DATA SHOWN:
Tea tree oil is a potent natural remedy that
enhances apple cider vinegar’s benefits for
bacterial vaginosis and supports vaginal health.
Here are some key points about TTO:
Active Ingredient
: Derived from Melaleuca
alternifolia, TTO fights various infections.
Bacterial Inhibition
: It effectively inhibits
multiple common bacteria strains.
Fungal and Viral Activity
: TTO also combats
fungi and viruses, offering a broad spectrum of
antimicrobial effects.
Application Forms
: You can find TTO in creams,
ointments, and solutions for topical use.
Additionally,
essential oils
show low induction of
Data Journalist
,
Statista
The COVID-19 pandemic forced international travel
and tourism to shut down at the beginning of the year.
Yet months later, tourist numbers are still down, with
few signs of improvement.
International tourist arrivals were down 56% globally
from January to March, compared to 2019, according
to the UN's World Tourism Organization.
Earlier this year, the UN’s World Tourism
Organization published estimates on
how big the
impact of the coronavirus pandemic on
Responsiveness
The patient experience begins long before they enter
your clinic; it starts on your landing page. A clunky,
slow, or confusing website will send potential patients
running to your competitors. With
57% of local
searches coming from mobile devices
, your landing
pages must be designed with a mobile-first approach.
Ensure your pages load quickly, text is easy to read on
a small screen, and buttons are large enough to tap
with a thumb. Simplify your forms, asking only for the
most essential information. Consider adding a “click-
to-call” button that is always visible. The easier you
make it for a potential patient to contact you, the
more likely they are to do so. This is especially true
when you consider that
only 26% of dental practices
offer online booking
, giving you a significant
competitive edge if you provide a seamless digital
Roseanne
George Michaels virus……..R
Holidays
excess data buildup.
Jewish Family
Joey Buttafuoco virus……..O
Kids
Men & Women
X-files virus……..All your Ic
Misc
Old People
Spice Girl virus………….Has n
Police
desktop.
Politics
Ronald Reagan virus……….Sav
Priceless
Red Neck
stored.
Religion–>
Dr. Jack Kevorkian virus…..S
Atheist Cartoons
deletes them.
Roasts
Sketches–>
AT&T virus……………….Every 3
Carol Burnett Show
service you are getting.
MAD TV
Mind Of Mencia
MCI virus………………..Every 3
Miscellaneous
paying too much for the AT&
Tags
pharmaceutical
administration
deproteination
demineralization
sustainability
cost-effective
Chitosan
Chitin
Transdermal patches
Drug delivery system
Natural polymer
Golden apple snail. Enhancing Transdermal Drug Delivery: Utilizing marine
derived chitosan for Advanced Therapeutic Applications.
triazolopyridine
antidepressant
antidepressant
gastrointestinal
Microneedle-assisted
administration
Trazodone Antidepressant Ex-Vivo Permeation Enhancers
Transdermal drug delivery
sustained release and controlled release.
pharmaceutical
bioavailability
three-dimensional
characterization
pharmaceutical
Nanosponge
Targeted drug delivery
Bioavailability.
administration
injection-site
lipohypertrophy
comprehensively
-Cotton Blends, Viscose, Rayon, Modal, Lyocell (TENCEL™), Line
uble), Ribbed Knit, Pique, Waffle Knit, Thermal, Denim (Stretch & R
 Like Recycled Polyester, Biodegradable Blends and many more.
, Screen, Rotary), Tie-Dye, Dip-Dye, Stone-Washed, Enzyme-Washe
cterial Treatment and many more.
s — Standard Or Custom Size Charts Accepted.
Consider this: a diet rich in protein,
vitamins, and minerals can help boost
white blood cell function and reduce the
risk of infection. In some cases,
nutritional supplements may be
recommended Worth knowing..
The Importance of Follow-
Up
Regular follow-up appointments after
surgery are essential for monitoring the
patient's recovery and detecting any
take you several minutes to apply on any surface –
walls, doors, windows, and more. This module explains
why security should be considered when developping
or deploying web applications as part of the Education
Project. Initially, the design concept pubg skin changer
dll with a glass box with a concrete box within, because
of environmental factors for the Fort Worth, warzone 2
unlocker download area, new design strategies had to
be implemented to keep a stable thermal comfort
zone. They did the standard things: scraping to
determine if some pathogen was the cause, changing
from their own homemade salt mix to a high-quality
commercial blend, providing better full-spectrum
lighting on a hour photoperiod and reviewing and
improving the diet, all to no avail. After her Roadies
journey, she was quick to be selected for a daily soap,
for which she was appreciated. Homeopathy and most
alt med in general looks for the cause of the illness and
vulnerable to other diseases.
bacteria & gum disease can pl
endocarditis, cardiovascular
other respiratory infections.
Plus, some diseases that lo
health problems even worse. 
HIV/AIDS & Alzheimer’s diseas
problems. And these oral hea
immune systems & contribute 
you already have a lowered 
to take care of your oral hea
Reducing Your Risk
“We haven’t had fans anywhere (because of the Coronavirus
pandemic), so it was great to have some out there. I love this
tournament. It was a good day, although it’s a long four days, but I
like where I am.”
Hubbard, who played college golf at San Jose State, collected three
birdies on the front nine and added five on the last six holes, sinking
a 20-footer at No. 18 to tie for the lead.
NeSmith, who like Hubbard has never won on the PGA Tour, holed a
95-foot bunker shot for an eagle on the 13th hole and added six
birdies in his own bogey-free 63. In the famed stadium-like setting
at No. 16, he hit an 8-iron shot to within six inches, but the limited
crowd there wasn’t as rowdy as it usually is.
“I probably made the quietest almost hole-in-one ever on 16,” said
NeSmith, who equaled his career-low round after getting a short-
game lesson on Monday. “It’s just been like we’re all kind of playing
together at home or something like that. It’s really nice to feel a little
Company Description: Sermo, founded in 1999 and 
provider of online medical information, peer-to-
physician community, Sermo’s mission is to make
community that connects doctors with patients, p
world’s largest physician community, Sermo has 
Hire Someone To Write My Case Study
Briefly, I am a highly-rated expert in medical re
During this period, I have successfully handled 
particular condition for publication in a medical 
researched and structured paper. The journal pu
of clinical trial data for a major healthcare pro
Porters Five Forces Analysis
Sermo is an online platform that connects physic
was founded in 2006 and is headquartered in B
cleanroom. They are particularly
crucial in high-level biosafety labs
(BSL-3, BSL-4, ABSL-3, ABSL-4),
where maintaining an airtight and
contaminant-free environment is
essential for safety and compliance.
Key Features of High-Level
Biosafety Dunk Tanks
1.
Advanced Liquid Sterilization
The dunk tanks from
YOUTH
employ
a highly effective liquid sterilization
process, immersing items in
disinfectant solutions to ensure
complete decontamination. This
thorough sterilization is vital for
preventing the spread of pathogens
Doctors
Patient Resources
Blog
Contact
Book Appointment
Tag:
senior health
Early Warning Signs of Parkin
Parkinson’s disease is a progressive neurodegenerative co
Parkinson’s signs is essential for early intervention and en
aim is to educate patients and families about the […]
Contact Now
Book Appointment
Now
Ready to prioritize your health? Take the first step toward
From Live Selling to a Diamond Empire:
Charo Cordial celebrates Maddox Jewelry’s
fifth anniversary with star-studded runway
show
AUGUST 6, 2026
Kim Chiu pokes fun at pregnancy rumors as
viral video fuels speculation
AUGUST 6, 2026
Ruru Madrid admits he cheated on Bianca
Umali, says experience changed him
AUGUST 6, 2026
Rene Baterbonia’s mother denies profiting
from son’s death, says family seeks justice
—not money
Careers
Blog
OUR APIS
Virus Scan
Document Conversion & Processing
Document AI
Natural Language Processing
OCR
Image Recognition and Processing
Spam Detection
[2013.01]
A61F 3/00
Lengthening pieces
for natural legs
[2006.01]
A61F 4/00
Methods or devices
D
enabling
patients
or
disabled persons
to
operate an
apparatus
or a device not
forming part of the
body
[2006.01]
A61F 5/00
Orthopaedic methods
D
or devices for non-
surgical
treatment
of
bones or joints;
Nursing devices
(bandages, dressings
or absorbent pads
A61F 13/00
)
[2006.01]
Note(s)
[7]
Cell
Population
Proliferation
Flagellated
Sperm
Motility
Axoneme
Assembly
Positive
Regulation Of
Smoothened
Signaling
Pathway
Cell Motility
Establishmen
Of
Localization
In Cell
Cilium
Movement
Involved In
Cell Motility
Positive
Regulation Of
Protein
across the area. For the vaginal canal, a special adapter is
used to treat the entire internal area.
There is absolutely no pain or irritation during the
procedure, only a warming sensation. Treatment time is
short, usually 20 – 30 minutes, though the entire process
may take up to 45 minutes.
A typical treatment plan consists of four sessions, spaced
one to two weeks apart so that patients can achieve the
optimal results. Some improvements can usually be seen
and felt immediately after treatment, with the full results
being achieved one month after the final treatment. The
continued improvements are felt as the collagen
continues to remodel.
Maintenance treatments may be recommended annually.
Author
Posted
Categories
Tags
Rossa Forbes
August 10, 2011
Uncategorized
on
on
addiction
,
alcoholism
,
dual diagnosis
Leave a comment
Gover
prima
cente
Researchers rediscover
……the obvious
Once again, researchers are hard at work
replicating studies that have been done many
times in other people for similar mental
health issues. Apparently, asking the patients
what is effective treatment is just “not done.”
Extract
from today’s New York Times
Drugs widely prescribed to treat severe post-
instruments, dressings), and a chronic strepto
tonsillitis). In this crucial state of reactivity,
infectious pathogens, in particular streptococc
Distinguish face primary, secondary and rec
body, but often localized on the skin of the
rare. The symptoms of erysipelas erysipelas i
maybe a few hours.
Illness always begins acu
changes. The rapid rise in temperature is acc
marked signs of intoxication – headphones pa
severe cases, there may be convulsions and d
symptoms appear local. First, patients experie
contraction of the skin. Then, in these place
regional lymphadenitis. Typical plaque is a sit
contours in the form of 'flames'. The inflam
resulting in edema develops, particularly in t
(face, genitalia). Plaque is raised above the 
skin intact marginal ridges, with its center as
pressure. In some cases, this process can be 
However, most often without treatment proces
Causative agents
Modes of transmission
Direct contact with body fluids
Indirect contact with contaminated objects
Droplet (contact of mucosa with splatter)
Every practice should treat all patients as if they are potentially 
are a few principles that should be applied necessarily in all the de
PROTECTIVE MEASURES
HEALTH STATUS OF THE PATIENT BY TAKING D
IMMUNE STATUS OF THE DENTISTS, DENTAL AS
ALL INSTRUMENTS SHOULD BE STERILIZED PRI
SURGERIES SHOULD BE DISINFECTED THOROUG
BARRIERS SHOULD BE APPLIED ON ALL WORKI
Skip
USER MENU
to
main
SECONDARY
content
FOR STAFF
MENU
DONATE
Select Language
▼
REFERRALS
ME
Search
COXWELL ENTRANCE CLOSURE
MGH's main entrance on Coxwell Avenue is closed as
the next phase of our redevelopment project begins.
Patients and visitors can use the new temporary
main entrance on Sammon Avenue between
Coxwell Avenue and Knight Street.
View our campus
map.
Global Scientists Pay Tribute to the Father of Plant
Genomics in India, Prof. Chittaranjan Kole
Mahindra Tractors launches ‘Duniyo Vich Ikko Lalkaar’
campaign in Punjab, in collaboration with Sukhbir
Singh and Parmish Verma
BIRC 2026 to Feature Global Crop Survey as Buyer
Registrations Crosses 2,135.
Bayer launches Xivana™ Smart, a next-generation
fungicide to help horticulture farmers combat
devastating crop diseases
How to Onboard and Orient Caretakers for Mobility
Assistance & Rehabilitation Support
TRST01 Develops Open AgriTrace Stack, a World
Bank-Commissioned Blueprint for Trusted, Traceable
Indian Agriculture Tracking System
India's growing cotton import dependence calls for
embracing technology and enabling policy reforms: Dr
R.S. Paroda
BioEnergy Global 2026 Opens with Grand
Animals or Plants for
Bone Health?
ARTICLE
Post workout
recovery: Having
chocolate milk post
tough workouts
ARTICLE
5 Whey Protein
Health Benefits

PROBLEM TO WORK ON:
From the listing above, output exactly the run of lines that starts with the line containing "pages must be" and ends with the line containing "Carol Burnett Show".

EXERCISE OUTPUT:
pages must be designed with a mobile-first approach.
Ensure your pages load quickly, text is easy to read on
a small screen, and buttons are large enough to tap
with a thumb. Simplify your forms, asking only for the
most essential information. Consider adding a “click-
to-call” button that is always visible. The easier you
make it for a potential patient to contact you, the
more likely they are to do so. This is especially true
when you consider that
only 26% of dental practices
offer online booking
, giving you a significant
competitive edge if you provide a seamless digital
Roseanne
George Michaels virus……..R
Holidays
excess data buildup.
Jewish Family
Joey Buttafuoco virus……..O
Kids
Men & Women
X-files virus……..All your Ic
Misc
Old People
Spice Girl virus………….Has n
Police
desktop.
Politics
Ronald Reagan virus……….Sav
Priceless
Red Neck
stored.
Religion–>
Dr. Jack Kevorkian virus…..S
Atheist Cartoons
deletes them.
Roasts
Sketches–>
AT&T virus……………….Every 3
Carol Burnett Show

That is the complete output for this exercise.